- _ACTIVITY_
Please copy the first aid kit medication text word for word, from "Types of Medications" up to and including "and reduces inflammation.".

There are several things that no first aid kit is complete without. One of those categories is medications. Whether you're putting together a first aid kit for home, for work, or for travel, here's what you need to know about including medications.
Types of Medications You'll Find in a First Aid Kit:
Pain Relievers: This is the most common type of medication you'll find in a first aid kit. It's a must-have if you're stocking a kit on your own. There are several types of common pain relievers to choose from. Acetaminophen (or Tylenol) treats pain. Though it is generally safe for anyone to use, taking too much can be detrimental on the liver. Follow dosing instructions carefully. Ibuprofen is another excellent choice. It relieves pain, helps with fever, and reduces inflammation.
Allergy Medications: Hay fever or other mild allergic reactions are a very common problem. Keeping allergy medications in your first aid kit ensures you always have a solution. Diphenhydramine is an effective medication for combating allergic reactions. It tends to cause drowsiness as a side effect. This can be a good thing if taken before bed. If you'd prefer a non-drowsy allergy solution, stock your kit with Loratadine.
Stomach Medications: Stomach issues are another reason people reach for their first aid kit. There are a variety of medications to address digestive issues. Antacids are appropriate for treating mild heartburn. Loperamide or another anti-diarrheal is another essential, particularly if you're traveling. Bismuth subsalicylate, the active ingredient in Pepto Bismol, can help treat a variety of gastrointestinal issues.
Things to Remember When Stocking Your First Aid Kit with Medications
Keep Your Kit Up To Date: Medications can and do expire. If it's been a few years since you purchased or created your first aid kit, take a look at your expiration dates. Replace medications as necessary to ensure they work as intended when you need them.
Choose Medications Based on Your Needs: Not sure which medications to add to your kit? Think about the circumstances under which you're most likely to need them. For example, at home it may make sense to keep an extra bottle of your prescription medication in your kit. If you're stocking a kit for hiking, extra packets of pain relievers may be most useful. There's no one right answer, so choose what works best for you.
How Much Medication Should You Keep: Again, this is a question that varies from kit to kit. How much do you anticipate using your kit? If it's a "just in case" home kit, a few packets of various medications should suffice. A workplace kit is likely to be accessed more often, so it makes sense to keep more medication on hand. Keep an eye on what gets used most often. If you notice a certain medication running out more quickly than others, keep more of it on hand.

- _DATASET EXCERPTS_

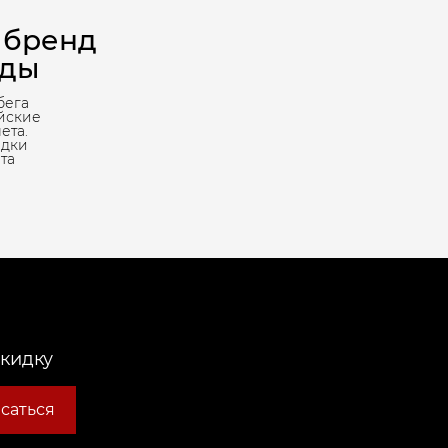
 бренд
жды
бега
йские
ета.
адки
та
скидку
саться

---

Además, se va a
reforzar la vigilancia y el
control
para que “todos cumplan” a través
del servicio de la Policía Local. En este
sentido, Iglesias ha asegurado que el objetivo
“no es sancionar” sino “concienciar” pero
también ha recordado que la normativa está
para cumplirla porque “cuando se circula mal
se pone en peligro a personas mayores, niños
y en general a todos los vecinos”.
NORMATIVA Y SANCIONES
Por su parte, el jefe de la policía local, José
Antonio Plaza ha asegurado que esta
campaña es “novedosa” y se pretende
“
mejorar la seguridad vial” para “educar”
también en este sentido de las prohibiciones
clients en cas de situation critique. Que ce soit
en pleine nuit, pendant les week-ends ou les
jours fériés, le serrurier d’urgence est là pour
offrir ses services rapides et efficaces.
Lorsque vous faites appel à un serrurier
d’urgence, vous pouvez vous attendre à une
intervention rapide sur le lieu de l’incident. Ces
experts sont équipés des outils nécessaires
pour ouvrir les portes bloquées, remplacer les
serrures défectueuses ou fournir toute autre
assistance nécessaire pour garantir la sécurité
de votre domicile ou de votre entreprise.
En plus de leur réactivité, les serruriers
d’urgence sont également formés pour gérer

--

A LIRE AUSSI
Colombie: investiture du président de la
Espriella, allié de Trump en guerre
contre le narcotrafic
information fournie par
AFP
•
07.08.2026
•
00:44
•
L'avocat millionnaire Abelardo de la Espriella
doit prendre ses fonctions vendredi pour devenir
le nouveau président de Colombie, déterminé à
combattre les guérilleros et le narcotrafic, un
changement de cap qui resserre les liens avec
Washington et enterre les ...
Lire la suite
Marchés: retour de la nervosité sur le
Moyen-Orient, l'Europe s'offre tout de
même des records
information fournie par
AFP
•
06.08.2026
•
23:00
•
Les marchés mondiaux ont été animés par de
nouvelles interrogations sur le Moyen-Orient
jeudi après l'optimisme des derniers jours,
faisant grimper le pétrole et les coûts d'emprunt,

- _EXPECTED OUTPUT_
Types of Medications You'll Find in a First Aid Kit:
Pain Relievers: This is the most common type of medication you'll find in a first aid kit. It's a must-have if you're stocking a kit on your own. There are several types of common pain relievers to choose from. Acetaminophen (or Tylenol) treats pain. Though it is generally safe for anyone to use, taking too much can be detrimental on the liver. Follow dosing instructions carefully. Ibuprofen is another excellent choice. It relieves pain, helps with fever, and reduces inflammation.